Los primeros serán los últimos
Hace un día espectacular. Sonia está tomándose una horchata en el bar de enfrente del colegio mientras hace tiempo antes de recoger a Manuel. Ojalá sea la última horchata de la pandemia, piensa. Imagina cómo la próxima primavera habremos superado del todo los hábitos de vida en los que las restricciones sanitarias nos sumieron hace ya 18 meses. O no. Porque, de momento, es un hecho que esas nuevas medidas COVID no han modificado las instrucciones de los colegios con la salvedad de una excepción en el uso de las mascarillas para las actividades deportivas al aire libre. En los recreos deberán seguir llevándola los mayores de seis años. (¿Para qué están entonces separados por grupos?) Y en clase, por supuesto. Mientras que, por cierto, profesorado y personal no docente sí podrán desembarazarse de ella siempre que no haya alumnos. Pero no hablemos de ensañamiento, sería demasiado presuntuoso e injusto por mí parte. Madre exagerada. ¿Serán los colegios, primeros espacios a los que se les impuso restricciones por la pandemia, los últimos en volver a una decente normalidad?
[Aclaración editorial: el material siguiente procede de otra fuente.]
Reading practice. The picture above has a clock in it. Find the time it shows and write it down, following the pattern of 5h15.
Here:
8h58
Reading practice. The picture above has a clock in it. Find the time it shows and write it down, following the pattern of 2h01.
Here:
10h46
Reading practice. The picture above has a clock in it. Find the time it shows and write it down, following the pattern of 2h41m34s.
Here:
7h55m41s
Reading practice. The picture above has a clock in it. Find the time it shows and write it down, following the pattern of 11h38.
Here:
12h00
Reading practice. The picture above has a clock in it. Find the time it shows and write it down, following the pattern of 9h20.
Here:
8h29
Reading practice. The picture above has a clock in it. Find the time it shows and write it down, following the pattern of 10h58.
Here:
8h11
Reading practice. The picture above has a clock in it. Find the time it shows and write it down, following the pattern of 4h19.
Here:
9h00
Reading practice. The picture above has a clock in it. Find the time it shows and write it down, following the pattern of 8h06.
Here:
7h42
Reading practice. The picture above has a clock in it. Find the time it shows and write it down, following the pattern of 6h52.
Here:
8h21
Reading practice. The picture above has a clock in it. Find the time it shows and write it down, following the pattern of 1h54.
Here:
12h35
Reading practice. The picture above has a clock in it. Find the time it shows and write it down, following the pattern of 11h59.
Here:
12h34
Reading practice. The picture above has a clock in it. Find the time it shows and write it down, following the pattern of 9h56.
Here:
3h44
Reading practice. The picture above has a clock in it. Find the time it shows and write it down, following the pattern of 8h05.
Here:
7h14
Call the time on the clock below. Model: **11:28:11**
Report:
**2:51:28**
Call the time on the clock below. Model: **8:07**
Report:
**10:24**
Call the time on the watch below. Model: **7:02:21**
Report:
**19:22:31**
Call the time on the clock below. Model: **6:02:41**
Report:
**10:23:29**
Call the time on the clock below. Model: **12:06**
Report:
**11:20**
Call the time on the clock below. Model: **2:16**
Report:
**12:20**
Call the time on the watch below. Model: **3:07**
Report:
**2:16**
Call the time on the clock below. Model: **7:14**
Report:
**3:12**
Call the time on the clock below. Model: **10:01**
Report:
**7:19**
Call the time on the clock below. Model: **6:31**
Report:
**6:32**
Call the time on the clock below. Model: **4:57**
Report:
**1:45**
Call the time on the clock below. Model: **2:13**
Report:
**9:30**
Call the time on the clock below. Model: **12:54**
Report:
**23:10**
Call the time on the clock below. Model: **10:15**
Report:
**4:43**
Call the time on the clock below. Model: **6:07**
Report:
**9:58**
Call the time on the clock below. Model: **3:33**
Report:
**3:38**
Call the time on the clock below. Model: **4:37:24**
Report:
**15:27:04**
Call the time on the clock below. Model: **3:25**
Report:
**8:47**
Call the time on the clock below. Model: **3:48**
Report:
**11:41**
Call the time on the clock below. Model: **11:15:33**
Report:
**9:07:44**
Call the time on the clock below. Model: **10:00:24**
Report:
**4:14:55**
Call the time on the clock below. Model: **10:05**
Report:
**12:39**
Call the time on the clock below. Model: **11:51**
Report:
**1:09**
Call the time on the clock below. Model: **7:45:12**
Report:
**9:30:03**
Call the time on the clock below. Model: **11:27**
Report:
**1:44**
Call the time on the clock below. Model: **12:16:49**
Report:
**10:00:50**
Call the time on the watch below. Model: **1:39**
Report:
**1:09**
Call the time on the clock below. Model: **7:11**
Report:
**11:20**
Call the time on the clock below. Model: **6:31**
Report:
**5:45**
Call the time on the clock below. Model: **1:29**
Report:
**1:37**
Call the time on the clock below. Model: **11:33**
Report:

Por ejemplo, en la clase de Sonia y Manuel, la pelea de principio de curso ha sido tratar de que vuelvan a implantar la siesta para el curso de primero de infantil. Por “las medidas COVID-19” quitaron las colchonetas por ser, en teoría, posibles focos de contagio. A día de hoy sabemos que las superficies son escasamente transmisoras. Aun así, les está costando volver a la antigua costumbre tan necesaria para tantas criaturas. Otra familia de su clase, Carlos y Mara, han llegado tarde esta mañana al cole. Ella está dejando el pañal a instancias del cole (lo de forzar los ritmos fisiológicos de las criaturas para adecuarse a las carencias estructurales del sistema daría para otro artículo) y es el primer día que va sin pañal al colegio. Por el camino ha habido una fuga y Carlos ha tenido que pararse a cambiarla de ropa. Resultado: las puertas del cole estaban cerradas al llegar. Carlos ha tratado de acompañar a su hija de tres años al aula. Quería explicarle a la tutora la situación. “Negativo”. Carlos se va pensando que el colegio está más blindado que una central nuclear. Se ríe por no llorar. La pelea de Rosa, sin embargo, ha sido poder entrar a conocer el colegio. La práctica totalidad de las familias que comenzaron el curso 20-21 y 21-22 no conocen aún los espacios educativos. Nunca han traspasado la verja. Rosa está siendo peleona. El aula, el baño y el comedor. No pide más. Al menos poder tener ese contacto con el que será el escenario educativo de su hijo durante los próximos años. De momento: “Denegado”. Marian, por su parte, le ha explicado a la tutora que no tiene buena wifi en casa. Que si hay que hacer las tutorías online lo tiene que hacer desde el móvil, que se le cae el Jitsi, se congela la imagen, la voz se corta y a veces se pierde lo importante. Además, su lengua materna no es el castellano y esta capa supone un añadido para la incomunicación. Ha propuesto la posibilidad de hacer las tutorías en el patio, o en el comedor, con las distancias necesarias. “No es posible”.
Sonia, Carlos, Rosa, Marian. Todas entienden y valoran la dificultad y el esfuerzo de haber gestionado un colegio en plena pandemia. El logro de haber contenido los brotes y la realidad de que el miedo aún siga en el tuétano de la educación. Pero es hora de mover esas piedras que separan familias de colegios. Sonia piensa que esta misma noche podría bailar hasta el sudor y la náusea con sus amigas en cualquier garito, pero no podrá entrar al patio a darle en mano un bocadillo olvidado a su hijo. Nos dicen que somos parte activa de la comunidad educativa. ¿Pero qué comunidad?, piensa Sonia apurando la horchata con un poso de indignación. Suena la sirena del colegio, que desde este ángulo de la calle le parece de pronto un barco. Dentro, como si los supervivientes de una tempestad siguieran refugiados en la bodega sin saber que la mar está volviendo a la calma, así las criaturas escolarizadas siguen sin noticias de Gurb. O de la Consejería. O de la Comunidad en la que viven Sonia y Manuel. Llámala Mordor, llámala Madrid.